To me a process driven model is far more comprehendible to an average application administrator, where an artifact based would be way more technical. An administrator would need to understand all the artifacts in the application in order to configure things properly. Where in a process model, the admin only needs to understand the process involved and the artifacts are associated to the process during development.

Defining the processes involved in an application is something which should be done during design. During implementation, all that needs to be addressed is associating the artifacts to the correct process.

In my opinion security should be thought of as a business level requirement, putting it on the artifact is too technical.


Andrew

On May 5, 2009, at 3:59 PM, David E Jones wrote:


Exactly, I like this direction a lot better too... ie don't have the permissions in the artifacts but have them all in a separate place that refers back to the artifacts (and other things) as needed.

With it outside the artifacts and centralized in database driven configuration, it would be a LOT easier for end-users to have control and configure things in a wide variety of ways, without needing a programmer and without changing any XML, Java, groovy or anything.

-David


On May 5, 2009, at 11:43 AM, Andrew Zeneski wrote:

To me this sounds like the security information is being spread out in ever more places, not consolidated. If I need to customize the authorization logic, I would much rather it be centralized and NOT in the artifacts. If it was in the artifacts, much like it is today, then customizing would require modifications to the OOTB artifacts.
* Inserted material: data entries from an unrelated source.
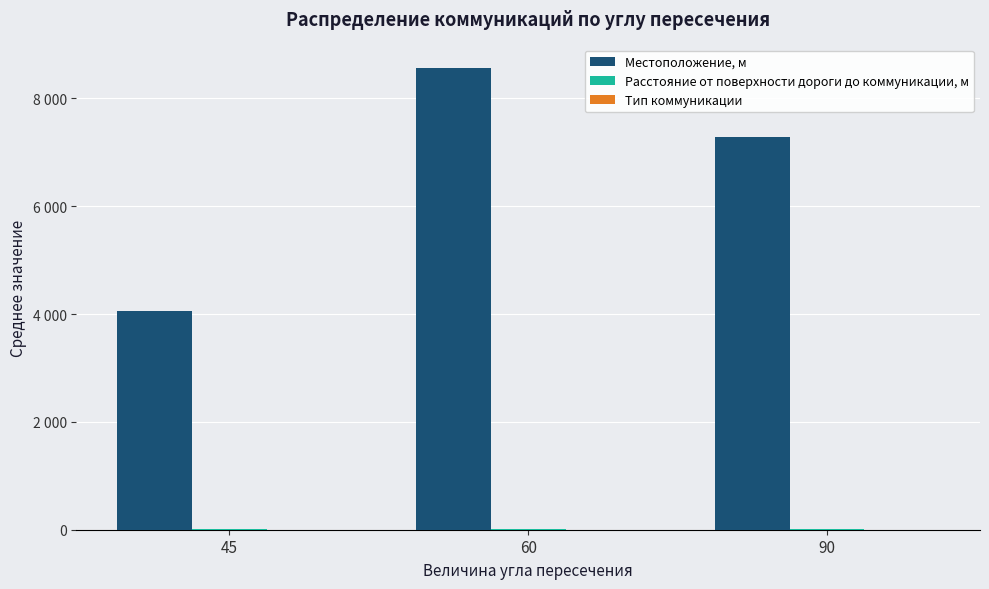

At which category does the chart reach its peak across all series?

60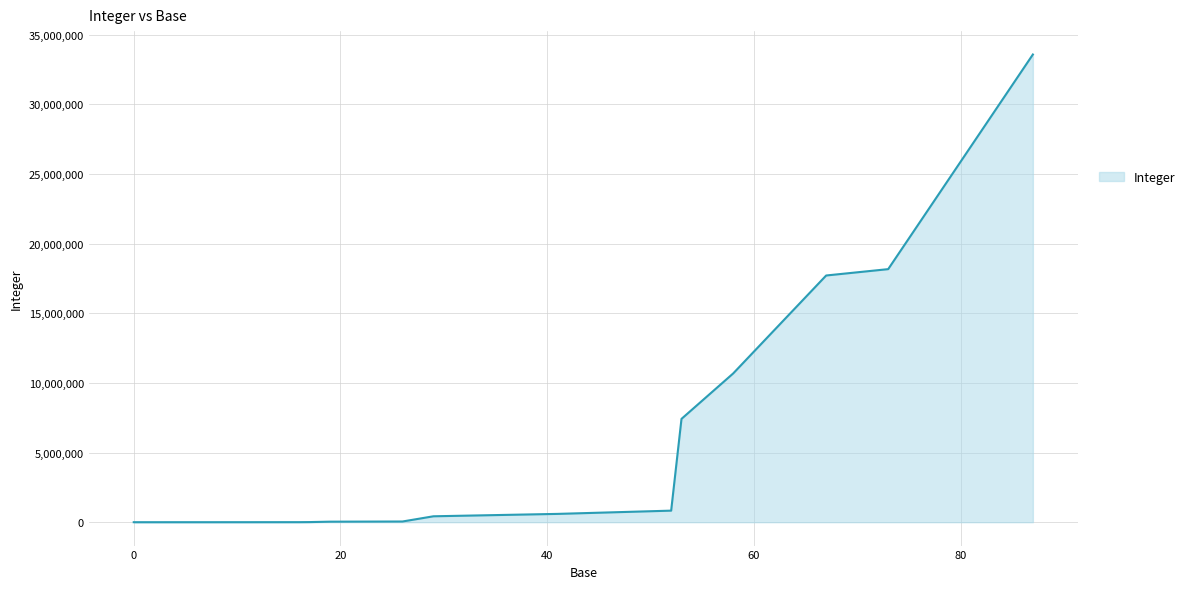

How many lines are shown in the chart?

1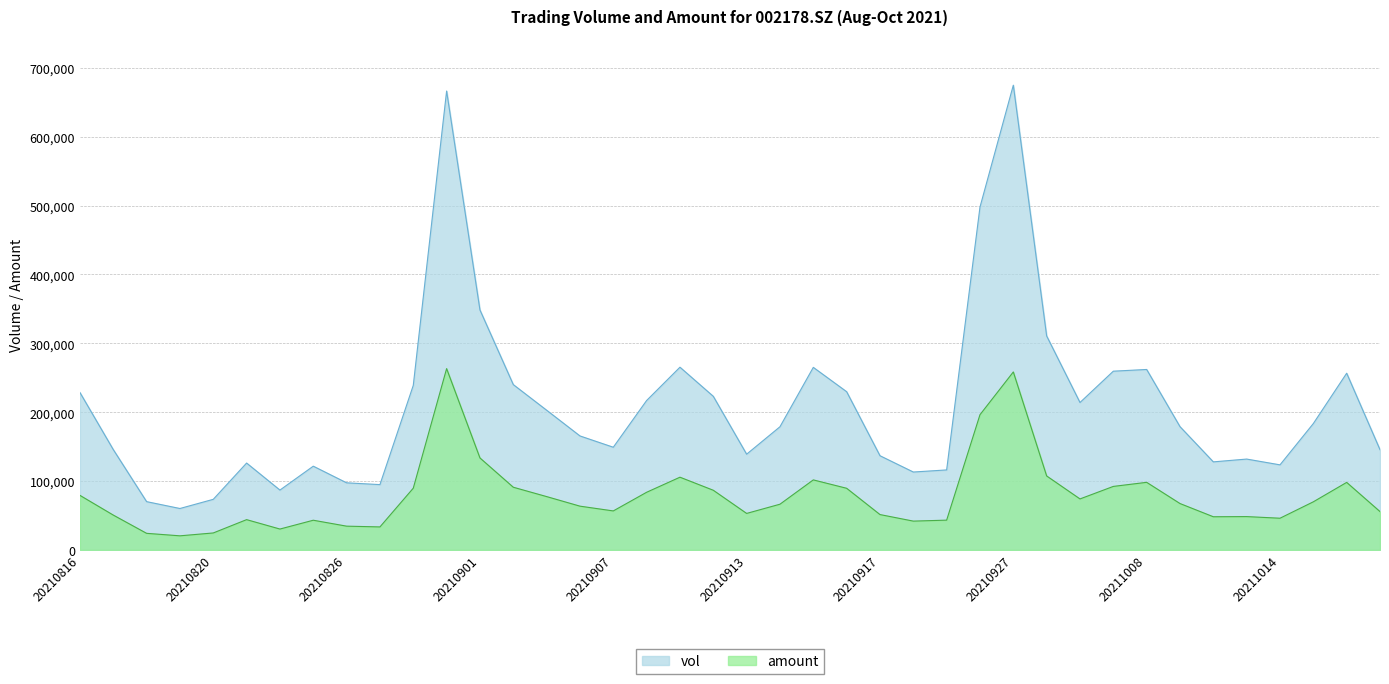

Which series has the largest total across all categories?

vol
Which is exactly what we should be avoiding.

Andrew

On May 5, 2009, at 11:42 AM, Adrian Crum wrote:

In the design I proposed, the configuration resides in the artifacts themselves.

-Adrian

Harmeet Bedi wrote:
If goal is to change security without changing code or XML configuration.. the configuration has to reside somewhere. db seemed like a spot. UI would needs to show the artifacts and permission and configure groups on them. I had SecurityPermission entity extended to have SecurityResource(Artifact) and SecurityActionType(e.g. access) If the issue is that should there be no static check and collect resources to seed db, instead to it dynamically it would be fine. It would make things dynamic and configuration friendly while still taking config out of xml.
Harmeet
----- Original Message -----
From: "Adrian Crum" <[email protected]>
To: [email protected]
Sent: Tuesday, May 5, 2009 10:41:57 AM GMT -05:00 US/Canada Eastern
Subject: Re: Domain Based Security ( was re: Authz...)
Harmeet Bedi wrote:
Ofbiz has the graph metadata of artifacts but navigating graph to
dynamically determine will be expensive.
It doesn't have to be. If we end up using the artifact info stuff for some kind of security administration screen, we can set up the artifact gathering code to go only as deep as what is currently being displayed. In other words, the artifact gathering could be more dynamic. As the user navigates farther down the graph, additional parsing is done.
This would eliminate the need to graph all artifacts in one step.
I agree with David that storing the graph in the database is a bad idea.